Records shown>

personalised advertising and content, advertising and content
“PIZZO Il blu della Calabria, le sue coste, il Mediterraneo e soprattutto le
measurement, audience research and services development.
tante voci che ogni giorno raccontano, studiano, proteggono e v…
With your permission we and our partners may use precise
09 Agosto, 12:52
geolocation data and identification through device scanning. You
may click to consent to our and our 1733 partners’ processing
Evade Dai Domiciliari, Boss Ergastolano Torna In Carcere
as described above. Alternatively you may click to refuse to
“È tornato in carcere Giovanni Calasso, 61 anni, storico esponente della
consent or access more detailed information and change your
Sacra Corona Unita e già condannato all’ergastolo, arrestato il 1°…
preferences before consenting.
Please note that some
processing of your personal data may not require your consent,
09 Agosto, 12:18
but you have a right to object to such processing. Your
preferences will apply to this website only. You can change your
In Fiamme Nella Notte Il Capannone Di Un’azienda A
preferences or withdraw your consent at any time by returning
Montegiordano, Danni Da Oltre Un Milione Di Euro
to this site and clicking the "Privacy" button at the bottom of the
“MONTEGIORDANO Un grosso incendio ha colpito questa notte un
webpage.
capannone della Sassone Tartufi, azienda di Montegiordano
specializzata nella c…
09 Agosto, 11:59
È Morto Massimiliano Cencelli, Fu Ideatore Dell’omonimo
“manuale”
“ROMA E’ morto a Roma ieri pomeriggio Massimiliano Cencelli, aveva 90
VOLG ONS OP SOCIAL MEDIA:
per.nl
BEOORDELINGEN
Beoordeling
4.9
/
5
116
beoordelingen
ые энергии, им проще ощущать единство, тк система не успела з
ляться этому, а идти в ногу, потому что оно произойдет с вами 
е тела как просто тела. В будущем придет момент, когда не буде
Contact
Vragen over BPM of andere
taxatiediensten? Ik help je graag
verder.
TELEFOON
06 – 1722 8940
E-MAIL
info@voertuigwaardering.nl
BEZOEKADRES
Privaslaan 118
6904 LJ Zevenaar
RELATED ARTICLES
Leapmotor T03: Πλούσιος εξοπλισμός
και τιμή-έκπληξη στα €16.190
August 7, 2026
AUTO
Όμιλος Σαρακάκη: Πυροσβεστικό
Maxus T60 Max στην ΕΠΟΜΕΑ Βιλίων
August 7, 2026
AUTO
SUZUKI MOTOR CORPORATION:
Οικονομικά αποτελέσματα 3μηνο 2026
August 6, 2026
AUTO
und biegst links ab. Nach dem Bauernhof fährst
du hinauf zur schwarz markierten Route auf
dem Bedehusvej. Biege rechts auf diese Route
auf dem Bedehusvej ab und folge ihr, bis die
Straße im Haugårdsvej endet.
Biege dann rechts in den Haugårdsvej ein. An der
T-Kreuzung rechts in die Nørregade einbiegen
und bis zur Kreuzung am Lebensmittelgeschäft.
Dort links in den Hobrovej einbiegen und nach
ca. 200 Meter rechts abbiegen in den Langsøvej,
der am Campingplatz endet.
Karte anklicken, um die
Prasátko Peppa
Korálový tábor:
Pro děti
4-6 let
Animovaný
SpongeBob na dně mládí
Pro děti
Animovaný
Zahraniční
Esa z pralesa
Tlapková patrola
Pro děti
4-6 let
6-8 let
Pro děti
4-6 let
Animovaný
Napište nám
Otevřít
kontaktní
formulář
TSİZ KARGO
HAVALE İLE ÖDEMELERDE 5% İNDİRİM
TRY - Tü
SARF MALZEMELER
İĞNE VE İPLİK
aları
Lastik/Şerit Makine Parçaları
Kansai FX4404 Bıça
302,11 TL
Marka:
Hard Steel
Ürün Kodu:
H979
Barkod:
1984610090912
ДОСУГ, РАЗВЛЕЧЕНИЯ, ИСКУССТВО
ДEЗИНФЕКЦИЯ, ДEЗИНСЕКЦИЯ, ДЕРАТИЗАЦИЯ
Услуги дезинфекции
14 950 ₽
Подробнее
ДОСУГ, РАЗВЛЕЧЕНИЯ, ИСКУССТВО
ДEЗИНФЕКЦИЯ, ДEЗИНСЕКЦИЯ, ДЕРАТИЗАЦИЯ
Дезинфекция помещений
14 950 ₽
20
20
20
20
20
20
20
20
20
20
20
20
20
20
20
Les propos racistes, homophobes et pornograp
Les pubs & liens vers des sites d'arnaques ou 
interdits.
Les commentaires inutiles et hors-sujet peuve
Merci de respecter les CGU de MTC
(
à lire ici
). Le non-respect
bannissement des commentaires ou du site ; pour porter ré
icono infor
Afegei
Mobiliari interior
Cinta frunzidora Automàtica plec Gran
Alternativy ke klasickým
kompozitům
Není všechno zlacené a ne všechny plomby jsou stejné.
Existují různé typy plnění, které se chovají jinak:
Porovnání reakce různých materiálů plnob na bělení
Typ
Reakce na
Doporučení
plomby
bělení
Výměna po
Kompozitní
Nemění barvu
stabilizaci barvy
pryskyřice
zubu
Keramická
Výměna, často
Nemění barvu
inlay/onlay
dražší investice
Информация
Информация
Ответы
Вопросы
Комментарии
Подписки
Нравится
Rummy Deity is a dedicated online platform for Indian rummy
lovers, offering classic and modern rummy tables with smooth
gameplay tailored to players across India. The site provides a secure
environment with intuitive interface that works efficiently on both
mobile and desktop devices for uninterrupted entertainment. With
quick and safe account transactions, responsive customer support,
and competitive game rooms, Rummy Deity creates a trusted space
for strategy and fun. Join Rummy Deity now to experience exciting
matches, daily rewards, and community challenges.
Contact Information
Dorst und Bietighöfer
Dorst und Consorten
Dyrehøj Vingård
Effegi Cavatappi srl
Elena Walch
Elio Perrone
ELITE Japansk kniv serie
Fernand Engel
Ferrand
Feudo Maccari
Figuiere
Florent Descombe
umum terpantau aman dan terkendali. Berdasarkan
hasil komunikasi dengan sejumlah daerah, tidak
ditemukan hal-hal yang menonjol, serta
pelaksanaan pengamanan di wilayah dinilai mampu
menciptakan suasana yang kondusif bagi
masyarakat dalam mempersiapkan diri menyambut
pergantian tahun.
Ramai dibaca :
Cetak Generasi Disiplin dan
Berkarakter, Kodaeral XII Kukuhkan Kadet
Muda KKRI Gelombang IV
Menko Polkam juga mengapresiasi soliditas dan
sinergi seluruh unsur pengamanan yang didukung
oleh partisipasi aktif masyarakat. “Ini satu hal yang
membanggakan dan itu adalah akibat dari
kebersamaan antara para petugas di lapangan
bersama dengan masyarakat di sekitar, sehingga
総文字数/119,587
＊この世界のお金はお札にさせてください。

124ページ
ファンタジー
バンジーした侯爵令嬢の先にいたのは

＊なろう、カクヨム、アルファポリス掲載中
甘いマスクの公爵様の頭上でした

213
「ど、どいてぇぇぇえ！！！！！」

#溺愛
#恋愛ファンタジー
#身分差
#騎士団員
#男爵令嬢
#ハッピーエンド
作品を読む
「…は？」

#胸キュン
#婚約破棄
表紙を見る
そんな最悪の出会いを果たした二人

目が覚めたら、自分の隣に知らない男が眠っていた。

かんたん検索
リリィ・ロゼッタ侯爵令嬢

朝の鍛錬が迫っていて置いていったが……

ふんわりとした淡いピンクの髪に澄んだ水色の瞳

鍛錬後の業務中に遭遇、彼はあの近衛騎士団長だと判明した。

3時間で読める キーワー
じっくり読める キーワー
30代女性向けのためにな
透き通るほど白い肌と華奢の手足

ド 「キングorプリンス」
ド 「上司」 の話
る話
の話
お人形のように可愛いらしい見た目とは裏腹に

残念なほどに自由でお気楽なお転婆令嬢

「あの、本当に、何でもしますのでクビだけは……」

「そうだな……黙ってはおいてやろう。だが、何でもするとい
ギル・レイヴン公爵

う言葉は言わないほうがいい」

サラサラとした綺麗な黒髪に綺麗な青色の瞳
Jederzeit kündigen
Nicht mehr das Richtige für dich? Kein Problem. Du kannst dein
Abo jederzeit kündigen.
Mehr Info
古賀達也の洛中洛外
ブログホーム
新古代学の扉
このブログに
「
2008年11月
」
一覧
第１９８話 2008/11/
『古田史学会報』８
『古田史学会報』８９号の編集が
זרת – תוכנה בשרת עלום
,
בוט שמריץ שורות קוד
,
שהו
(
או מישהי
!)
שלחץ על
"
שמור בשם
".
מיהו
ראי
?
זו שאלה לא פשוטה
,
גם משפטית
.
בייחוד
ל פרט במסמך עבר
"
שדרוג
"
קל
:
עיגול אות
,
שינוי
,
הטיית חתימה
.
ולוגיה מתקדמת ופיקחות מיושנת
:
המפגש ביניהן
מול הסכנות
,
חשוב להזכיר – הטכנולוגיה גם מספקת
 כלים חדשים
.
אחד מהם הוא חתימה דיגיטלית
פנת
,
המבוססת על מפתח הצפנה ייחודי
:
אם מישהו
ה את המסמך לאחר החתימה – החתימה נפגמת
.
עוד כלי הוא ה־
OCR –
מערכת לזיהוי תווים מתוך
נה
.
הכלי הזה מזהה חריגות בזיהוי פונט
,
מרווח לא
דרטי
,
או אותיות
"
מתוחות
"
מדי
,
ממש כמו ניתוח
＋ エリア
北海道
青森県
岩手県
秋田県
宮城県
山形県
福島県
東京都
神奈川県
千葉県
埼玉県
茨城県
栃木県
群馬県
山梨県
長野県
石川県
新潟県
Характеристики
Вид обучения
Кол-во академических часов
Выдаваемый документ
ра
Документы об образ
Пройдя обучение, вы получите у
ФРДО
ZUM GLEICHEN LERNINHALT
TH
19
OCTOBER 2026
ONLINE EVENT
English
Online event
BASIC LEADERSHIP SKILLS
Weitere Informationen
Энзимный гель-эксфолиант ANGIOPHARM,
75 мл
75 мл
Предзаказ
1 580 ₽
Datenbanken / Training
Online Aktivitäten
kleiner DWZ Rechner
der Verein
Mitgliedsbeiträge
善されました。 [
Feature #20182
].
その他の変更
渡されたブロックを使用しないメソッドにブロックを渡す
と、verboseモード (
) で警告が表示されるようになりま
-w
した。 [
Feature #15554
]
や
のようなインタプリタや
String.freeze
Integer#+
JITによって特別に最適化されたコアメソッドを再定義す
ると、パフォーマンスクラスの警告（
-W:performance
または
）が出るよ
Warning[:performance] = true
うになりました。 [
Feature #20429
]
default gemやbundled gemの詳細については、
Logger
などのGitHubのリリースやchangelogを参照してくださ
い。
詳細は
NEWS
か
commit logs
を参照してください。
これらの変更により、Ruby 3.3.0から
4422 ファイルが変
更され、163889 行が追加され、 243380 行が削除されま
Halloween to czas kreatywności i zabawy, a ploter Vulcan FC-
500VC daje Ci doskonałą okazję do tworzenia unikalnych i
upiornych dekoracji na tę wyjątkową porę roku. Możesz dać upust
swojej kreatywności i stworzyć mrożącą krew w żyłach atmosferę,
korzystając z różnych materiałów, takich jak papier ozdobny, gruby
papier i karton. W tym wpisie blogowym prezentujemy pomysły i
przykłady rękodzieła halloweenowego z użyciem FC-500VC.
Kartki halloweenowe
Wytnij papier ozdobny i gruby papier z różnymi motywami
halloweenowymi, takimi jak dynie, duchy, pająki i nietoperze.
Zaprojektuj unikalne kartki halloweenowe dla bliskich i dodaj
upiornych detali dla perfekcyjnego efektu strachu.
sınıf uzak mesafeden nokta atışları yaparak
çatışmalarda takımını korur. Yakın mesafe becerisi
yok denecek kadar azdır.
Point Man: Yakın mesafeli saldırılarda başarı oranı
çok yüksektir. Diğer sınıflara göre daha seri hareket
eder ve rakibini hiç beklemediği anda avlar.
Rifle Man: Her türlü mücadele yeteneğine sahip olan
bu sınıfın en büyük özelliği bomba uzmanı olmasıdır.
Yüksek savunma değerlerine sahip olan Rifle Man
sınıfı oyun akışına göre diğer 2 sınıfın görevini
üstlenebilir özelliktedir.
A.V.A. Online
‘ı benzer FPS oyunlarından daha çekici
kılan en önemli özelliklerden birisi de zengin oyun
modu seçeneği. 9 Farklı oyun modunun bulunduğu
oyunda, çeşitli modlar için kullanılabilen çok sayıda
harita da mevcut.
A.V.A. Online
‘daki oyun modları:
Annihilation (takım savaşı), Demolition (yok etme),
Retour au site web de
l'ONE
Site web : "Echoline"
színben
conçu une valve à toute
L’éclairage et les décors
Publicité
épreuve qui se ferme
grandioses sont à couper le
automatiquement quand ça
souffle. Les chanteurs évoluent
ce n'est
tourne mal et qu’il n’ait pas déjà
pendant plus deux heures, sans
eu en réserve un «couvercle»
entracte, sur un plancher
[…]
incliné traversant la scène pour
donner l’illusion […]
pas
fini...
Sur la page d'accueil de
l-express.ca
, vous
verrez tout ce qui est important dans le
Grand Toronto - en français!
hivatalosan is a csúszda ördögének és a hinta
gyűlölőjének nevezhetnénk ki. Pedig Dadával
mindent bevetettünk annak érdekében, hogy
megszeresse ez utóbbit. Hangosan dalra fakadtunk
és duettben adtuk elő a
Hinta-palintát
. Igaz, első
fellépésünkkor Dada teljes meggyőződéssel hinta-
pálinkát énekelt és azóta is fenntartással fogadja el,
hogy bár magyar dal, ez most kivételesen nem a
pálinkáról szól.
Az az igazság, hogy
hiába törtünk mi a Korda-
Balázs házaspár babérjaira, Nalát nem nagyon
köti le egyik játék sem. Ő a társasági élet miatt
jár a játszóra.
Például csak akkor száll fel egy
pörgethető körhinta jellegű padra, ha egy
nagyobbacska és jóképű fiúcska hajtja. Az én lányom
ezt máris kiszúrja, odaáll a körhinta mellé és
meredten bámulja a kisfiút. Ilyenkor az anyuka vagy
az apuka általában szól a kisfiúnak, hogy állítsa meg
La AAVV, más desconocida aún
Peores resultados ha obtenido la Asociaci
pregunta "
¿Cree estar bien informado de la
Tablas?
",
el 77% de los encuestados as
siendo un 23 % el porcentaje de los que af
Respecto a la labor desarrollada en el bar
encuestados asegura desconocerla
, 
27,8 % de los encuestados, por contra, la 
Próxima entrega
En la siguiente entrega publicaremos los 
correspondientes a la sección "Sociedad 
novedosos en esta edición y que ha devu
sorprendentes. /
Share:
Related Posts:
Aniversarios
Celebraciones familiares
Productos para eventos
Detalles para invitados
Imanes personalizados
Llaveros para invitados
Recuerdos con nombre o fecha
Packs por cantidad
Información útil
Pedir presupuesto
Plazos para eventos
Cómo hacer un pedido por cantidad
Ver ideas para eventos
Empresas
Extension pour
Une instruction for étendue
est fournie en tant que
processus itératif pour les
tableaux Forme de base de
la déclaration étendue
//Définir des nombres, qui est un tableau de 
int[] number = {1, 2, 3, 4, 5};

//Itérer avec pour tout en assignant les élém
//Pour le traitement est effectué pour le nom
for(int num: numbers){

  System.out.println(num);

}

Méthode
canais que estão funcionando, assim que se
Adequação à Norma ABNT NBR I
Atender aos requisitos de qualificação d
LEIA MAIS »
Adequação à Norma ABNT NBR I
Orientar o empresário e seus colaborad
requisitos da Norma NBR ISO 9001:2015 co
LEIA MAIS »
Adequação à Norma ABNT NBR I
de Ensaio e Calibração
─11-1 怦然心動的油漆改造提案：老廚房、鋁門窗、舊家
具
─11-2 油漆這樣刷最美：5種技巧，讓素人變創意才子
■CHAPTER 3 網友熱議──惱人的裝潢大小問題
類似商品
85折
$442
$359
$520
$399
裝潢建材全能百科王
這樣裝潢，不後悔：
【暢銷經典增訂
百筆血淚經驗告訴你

Task instructions>
Every line above in which the word "this" occurs is to be copied.

Exercise output>
preferences will apply to this website only. You can change your
to this site and clicking the "Privacy" button at the bottom of the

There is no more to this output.